__WORK TO COMPLETE__.
Every entry needs to appear again exactly as written below.

++++++++++++++++++++

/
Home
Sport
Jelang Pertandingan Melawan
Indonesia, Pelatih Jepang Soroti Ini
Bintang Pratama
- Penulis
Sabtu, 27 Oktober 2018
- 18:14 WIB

++++++++++++++++++++

__EXPECTED ANSWER__.
/
Home
Sport
Jelang Pertandingan Melawan
Indonesia, Pelatih Jepang Soroti Ini
Bintang Pratama
- Penulis
Sabtu, 27 Oktober 2018
- 18:14 WIB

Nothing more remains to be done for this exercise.